Your goal
Can you transcribe the listing below word for word, starting at its first line and ending at the line containing "давление до 20", with both of those lines included and the pictures left out?

[Saved data entries]
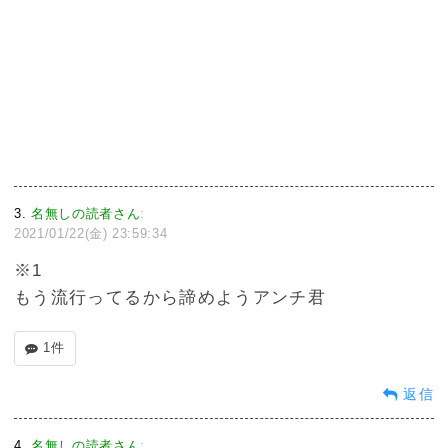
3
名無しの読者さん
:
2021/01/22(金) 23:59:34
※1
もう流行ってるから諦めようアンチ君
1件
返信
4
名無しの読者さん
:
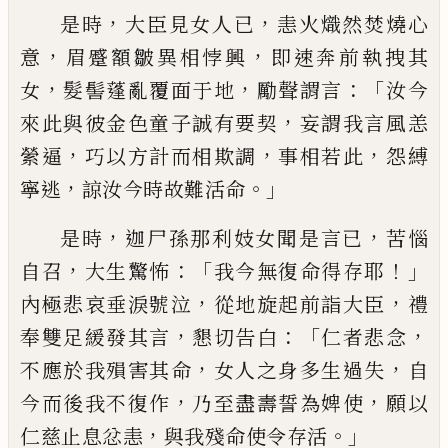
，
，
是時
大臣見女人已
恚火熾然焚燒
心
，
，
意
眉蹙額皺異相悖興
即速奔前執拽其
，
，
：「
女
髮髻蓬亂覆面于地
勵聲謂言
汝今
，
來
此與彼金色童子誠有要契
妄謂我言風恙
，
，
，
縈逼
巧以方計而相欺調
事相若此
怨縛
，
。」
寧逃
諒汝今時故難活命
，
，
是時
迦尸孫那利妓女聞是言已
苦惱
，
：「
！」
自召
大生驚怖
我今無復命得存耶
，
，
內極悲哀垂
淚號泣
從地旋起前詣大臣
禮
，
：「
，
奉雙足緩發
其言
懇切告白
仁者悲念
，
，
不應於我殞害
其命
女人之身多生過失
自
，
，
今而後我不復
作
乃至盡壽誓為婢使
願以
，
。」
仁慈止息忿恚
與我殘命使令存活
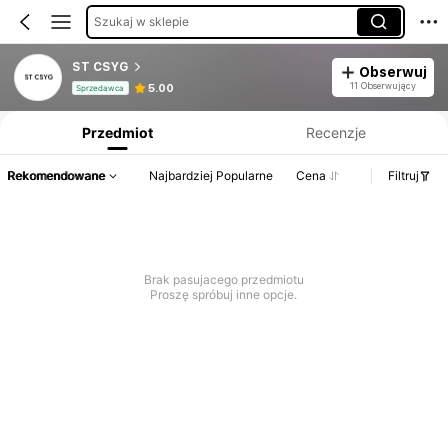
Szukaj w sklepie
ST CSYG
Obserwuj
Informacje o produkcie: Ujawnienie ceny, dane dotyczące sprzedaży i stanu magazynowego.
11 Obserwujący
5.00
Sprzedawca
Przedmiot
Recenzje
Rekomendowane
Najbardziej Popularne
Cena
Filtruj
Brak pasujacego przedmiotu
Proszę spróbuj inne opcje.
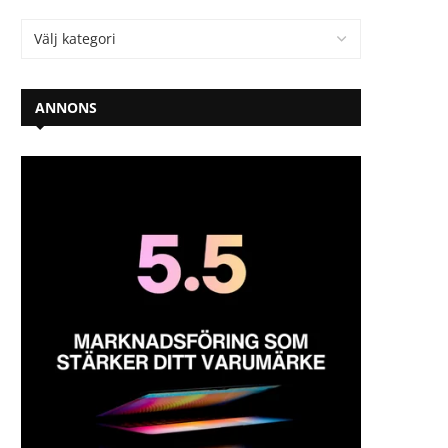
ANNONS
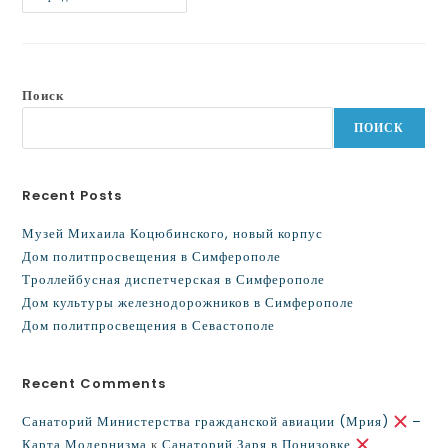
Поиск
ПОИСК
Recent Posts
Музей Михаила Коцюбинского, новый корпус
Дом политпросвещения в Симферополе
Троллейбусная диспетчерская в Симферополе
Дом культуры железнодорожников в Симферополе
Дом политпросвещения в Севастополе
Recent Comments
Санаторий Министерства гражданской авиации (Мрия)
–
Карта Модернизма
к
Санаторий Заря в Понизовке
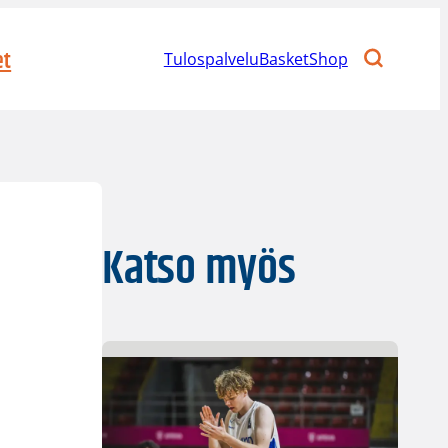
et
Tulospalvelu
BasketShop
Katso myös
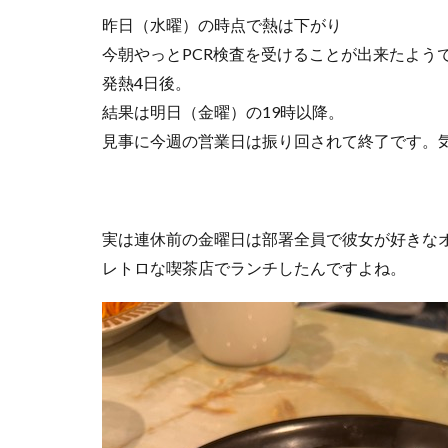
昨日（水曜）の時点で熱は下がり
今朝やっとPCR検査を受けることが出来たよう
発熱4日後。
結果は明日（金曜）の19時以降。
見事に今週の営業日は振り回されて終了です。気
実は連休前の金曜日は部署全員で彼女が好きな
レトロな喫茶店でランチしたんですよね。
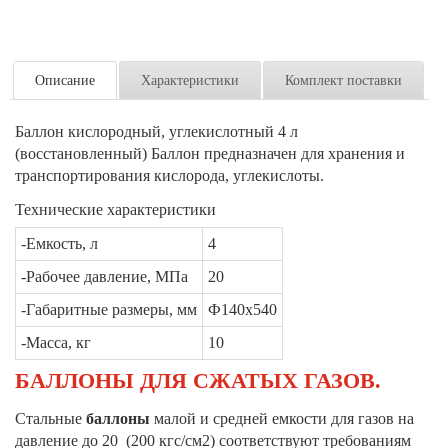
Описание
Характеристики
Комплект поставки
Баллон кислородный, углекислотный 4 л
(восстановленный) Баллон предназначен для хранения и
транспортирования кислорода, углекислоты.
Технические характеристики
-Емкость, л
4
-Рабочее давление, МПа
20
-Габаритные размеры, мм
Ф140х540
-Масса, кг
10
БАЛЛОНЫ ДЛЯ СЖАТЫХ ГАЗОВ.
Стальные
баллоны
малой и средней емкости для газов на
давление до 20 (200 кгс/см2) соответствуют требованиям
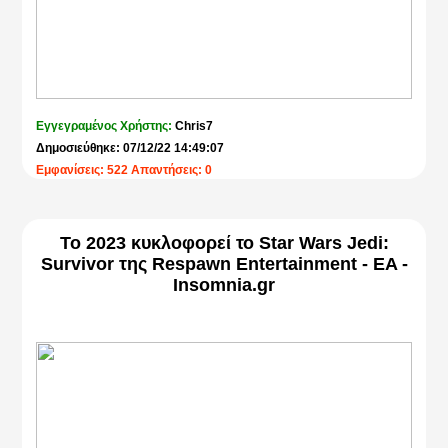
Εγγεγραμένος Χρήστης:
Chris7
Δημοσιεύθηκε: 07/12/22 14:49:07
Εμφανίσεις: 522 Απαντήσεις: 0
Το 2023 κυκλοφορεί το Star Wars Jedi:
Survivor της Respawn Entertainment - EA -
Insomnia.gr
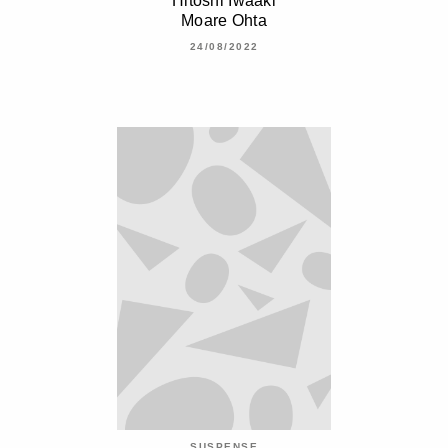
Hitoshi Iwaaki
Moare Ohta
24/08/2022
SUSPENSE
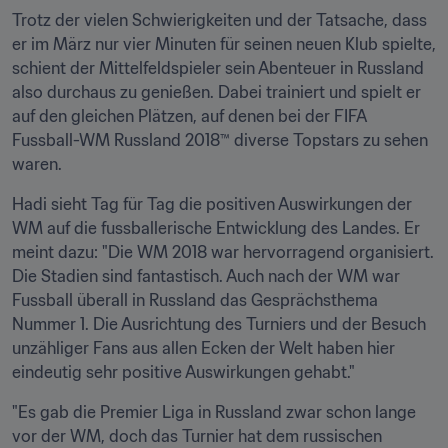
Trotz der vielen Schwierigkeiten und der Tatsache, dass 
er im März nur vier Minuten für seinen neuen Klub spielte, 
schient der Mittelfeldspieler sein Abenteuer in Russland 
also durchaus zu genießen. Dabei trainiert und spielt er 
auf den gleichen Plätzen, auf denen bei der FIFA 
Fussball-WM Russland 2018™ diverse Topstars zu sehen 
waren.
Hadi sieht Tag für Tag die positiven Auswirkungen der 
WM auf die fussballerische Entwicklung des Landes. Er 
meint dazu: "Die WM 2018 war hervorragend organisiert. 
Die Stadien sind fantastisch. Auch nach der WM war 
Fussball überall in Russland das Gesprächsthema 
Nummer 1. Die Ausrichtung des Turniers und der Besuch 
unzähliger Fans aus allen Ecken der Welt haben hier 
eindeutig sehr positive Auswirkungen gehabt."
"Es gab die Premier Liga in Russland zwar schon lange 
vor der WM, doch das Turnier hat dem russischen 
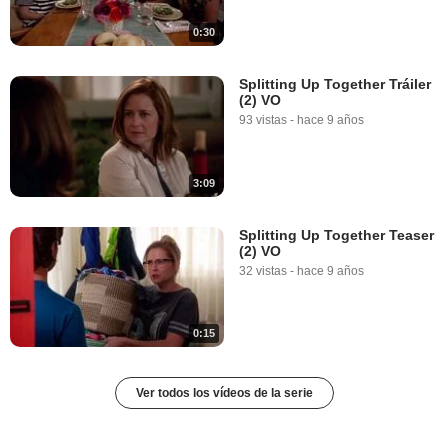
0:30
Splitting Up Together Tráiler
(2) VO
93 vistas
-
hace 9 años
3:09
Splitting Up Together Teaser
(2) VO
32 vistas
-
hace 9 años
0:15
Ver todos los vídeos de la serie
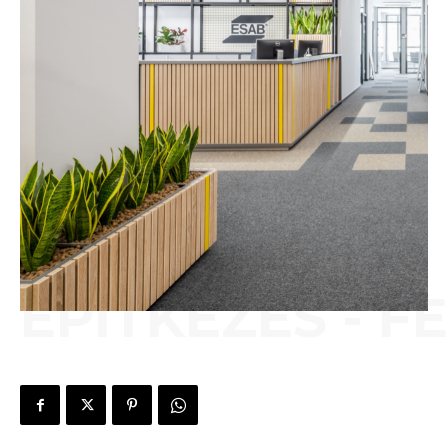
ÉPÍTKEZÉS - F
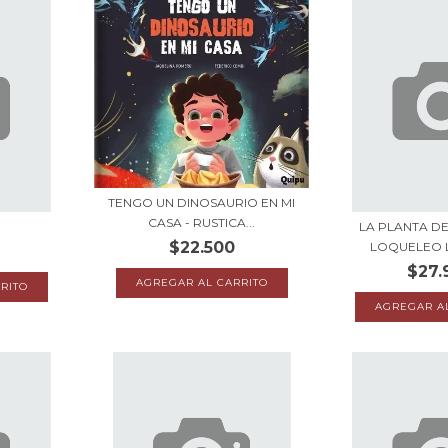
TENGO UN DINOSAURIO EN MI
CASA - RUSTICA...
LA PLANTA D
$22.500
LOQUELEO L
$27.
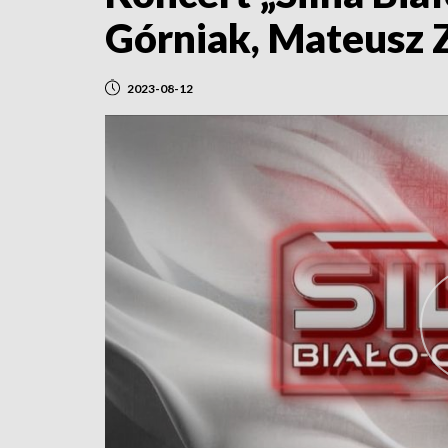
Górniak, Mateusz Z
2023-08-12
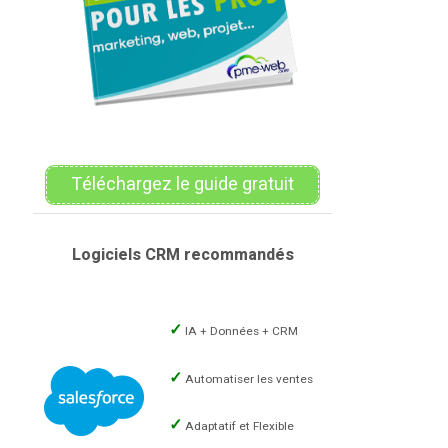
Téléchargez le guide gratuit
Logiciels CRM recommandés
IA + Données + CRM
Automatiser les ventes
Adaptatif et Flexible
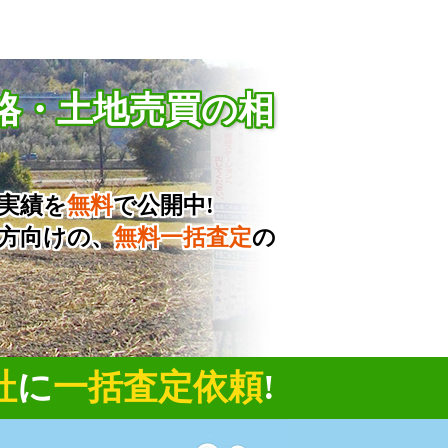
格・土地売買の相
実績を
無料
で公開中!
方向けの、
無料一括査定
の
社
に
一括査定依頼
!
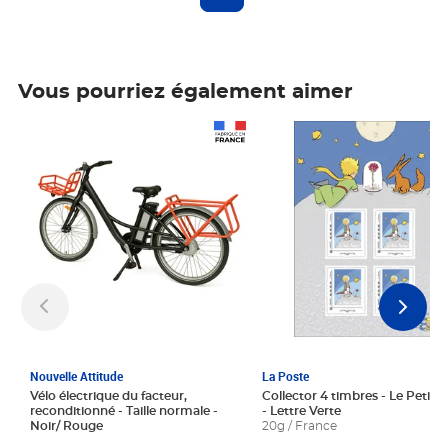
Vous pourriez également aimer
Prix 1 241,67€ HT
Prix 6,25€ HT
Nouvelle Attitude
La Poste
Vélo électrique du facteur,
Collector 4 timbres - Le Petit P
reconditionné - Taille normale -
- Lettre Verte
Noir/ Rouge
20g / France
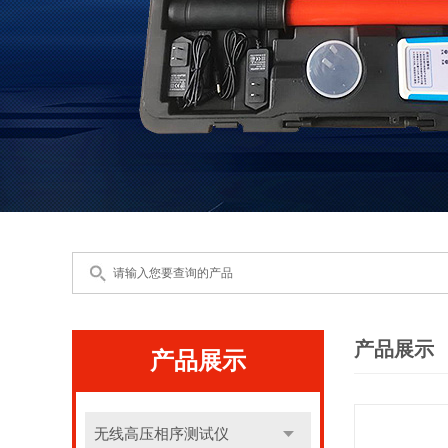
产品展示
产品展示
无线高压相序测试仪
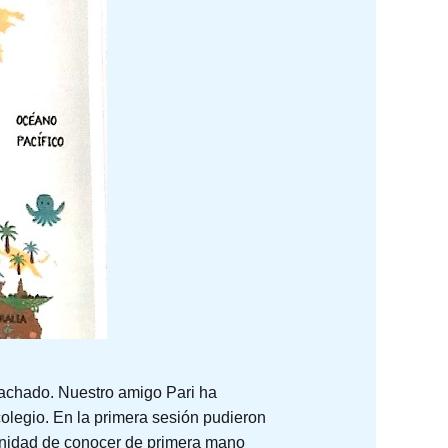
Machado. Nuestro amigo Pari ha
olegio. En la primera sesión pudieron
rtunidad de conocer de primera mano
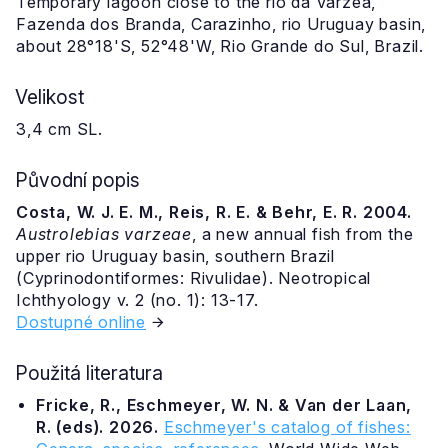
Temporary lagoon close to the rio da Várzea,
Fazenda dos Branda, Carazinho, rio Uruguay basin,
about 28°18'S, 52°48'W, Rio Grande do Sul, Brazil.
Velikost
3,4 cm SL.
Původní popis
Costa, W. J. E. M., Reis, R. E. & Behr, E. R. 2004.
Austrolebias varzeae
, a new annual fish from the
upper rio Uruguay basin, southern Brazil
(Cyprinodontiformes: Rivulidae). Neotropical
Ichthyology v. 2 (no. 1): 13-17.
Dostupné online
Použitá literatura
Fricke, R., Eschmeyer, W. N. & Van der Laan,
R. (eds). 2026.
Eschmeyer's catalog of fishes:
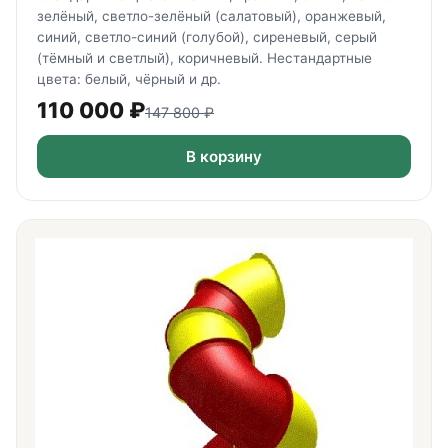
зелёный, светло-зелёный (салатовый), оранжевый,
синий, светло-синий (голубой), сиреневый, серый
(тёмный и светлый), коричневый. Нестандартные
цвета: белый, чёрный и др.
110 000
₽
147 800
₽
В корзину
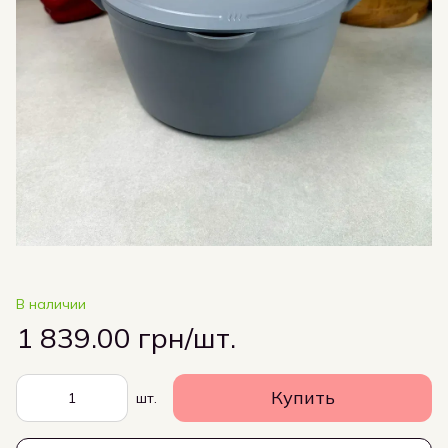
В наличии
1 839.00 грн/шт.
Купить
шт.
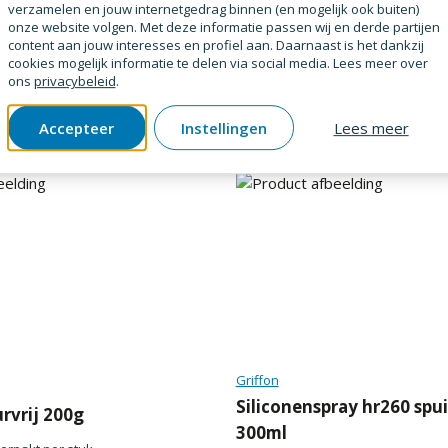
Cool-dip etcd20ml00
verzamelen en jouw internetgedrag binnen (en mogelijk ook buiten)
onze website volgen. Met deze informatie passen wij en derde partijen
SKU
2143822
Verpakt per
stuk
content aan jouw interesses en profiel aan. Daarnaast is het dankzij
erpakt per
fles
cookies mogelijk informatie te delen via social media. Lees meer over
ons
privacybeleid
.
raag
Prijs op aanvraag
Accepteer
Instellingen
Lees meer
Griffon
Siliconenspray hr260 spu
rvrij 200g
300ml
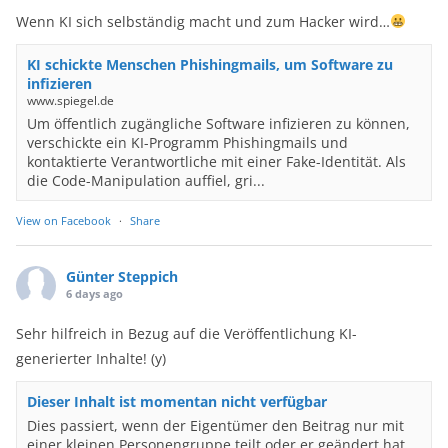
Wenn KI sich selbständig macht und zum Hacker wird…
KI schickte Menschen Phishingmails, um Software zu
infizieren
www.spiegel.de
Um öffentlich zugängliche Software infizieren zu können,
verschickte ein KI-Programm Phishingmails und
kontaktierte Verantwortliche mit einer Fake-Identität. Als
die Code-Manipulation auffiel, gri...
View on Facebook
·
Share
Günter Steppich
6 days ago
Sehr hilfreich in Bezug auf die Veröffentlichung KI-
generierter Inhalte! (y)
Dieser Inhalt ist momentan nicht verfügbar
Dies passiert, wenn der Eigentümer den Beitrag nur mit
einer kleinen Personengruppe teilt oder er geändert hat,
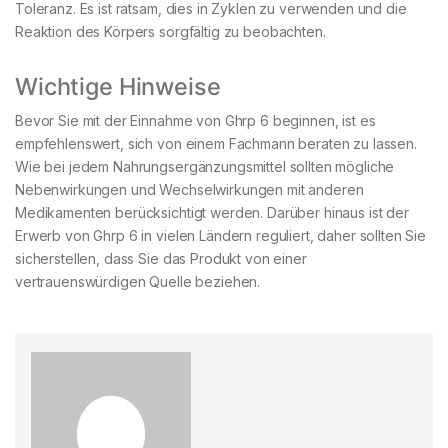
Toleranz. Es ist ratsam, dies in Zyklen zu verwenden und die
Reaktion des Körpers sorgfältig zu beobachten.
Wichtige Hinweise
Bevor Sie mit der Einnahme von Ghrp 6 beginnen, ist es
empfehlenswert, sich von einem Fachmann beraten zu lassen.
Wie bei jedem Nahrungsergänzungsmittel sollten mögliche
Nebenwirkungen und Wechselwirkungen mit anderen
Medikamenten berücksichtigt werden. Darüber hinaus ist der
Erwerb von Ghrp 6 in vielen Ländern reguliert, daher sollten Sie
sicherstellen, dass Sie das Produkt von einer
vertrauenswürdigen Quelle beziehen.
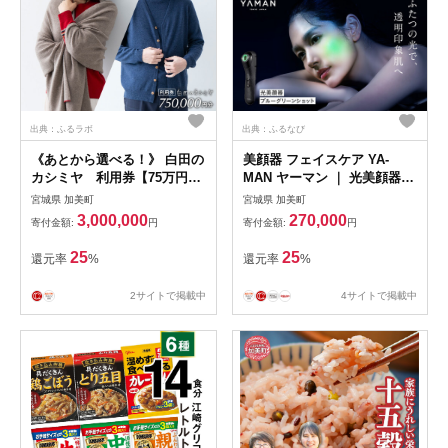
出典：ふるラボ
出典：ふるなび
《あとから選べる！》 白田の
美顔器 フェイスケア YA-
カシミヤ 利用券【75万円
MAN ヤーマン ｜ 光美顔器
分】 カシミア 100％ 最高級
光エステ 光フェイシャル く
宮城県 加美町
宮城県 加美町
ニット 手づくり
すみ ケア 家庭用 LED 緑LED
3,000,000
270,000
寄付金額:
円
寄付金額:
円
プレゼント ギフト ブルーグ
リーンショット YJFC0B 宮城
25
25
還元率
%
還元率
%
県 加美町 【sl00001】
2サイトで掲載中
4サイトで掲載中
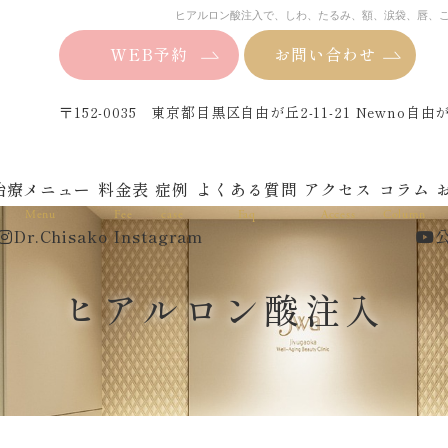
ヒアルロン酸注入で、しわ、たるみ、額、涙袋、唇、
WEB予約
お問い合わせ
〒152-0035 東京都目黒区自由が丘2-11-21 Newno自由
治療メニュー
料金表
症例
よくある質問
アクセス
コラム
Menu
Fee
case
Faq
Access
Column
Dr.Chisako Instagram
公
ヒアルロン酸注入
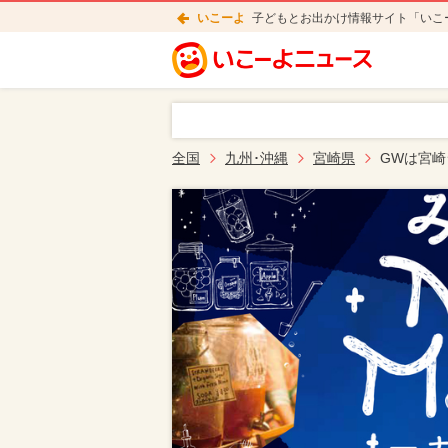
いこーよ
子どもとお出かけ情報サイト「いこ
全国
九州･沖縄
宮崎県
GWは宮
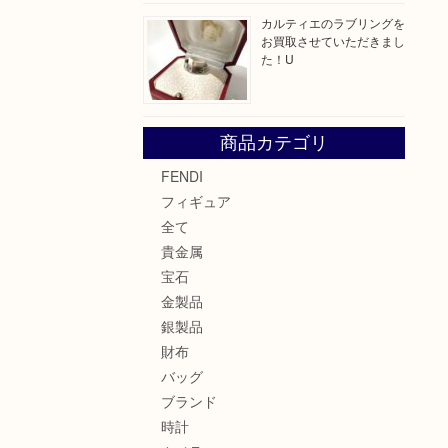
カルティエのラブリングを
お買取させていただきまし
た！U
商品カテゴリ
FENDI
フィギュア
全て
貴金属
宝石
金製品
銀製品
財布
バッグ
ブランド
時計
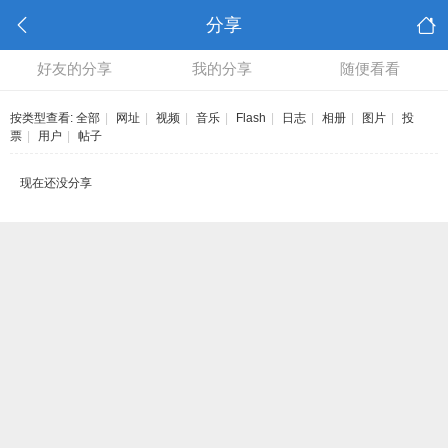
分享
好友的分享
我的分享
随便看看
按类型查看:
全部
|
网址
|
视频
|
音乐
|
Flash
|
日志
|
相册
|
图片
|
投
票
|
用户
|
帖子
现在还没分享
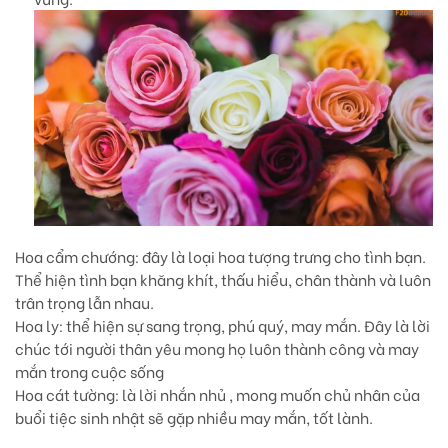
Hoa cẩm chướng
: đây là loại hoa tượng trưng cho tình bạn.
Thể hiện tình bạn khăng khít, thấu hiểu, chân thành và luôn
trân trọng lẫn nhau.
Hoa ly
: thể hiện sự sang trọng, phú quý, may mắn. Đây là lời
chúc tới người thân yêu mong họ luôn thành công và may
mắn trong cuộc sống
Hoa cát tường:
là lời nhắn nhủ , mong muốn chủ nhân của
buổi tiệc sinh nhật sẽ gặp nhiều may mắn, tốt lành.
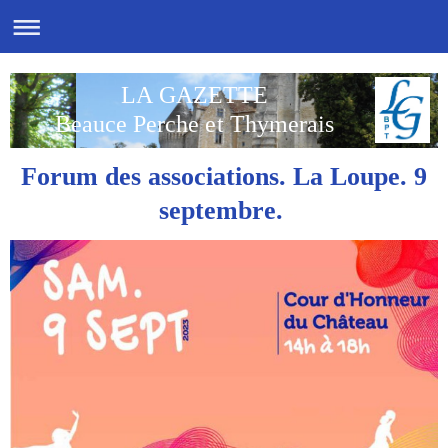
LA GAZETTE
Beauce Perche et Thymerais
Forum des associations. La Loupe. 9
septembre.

Task response
3
名無しの読者さん
:
2021/01/22(金) 23:59:34
※1
もう流行ってるから諦めようアンチ君
1件
返信
4
名無しの読者さん
:
，
，
是時
大臣見女人已
恚火熾然焚燒
心
，
，
意
眉蹙額皺異相悖興
即速奔前執拽其
，
，
：「
女
髮髻蓬亂覆面于地
勵聲謂言
汝今
，
來
此與彼金色童子誠有要契
妄謂我言風恙
，
，
，
縈逼
巧以方計而相欺調
事相若此
怨縛
，
。」
寧逃
諒汝今時故難活命
，
，
是時
迦尸孫那利妓女聞是言已
苦惱
，
：「
！」
自召
大生驚怖
我今無復命得存耶
，
，
內極悲哀垂
淚號泣
從地旋起前詣大臣
禮
，
：「
，
奉雙足緩發
其言
懇切告白
仁者悲念
，
，
不應於我殞害
其命
女人之身多生過失
自
，
，
今而後我不復
作
乃至盡壽誓為婢使
願以
，
。」
仁慈止息忿恚
與我殘命使令存活
Szukaj w sklepie
ST CSYG
Obserwuj
Informacje o produkcie: Ujawnienie ceny, dane dotyczące sprzedaży i stanu magazynowego.
11 Obserwujący
5.00
Sprzedawca
Przedmiot
Recenzje
Rekomendowane
Najbardziej Popularne
Cena
Filtruj
Brak pasujacego przedmiotu
Proszę spróbuj inne opcje.
ANNONS
Поиск
ПОИСК
Recent Posts
Музей Михаила Коцюбинского, новый корпус
Дом политпросвещения в Симферополе
Троллейбусная диспетчерская в Симферополе
Дом культуры железнодорожников в Симферополе
Дом политпросвещения в Севастополе
Recent Comments
Санаторий Министерства гражданской авиации (Мрия)
–
Карта Модернизма
к
Санаторий Заря в Понизовке
et
Tulospalvelu
BasketShop
Katso myös
昨日（水曜）の時点で熱は下がり
今朝やっとPCR検査を受けることが出来たよう
発熱4日後。
結果は明日（金曜）の19時以降。
見事に今週の営業日は振り回されて終了です。気
実は連休前の金曜日は部署全員で彼女が好きな
レトロな喫茶店でランチしたんですよね。
Описание
Характеристики
Комплект поставки
Баллон кислородный, углекислотный 4 л
(восстановленный) Баллон предназначен для хранения и
транспортирования кислорода, углекислоты.
Технические характеристики
-Емкость, л
4
-Рабочее давление, МПа
20
-Габаритные размеры, мм
Ф140х540
-Масса, кг
10
БАЛЛОНЫ ДЛЯ СЖАТЫХ ГАЗОВ.
Стальные
баллоны
малой и средней емкости для газов на
давление до 20 (200 кгс/см2) соответствуют требованиям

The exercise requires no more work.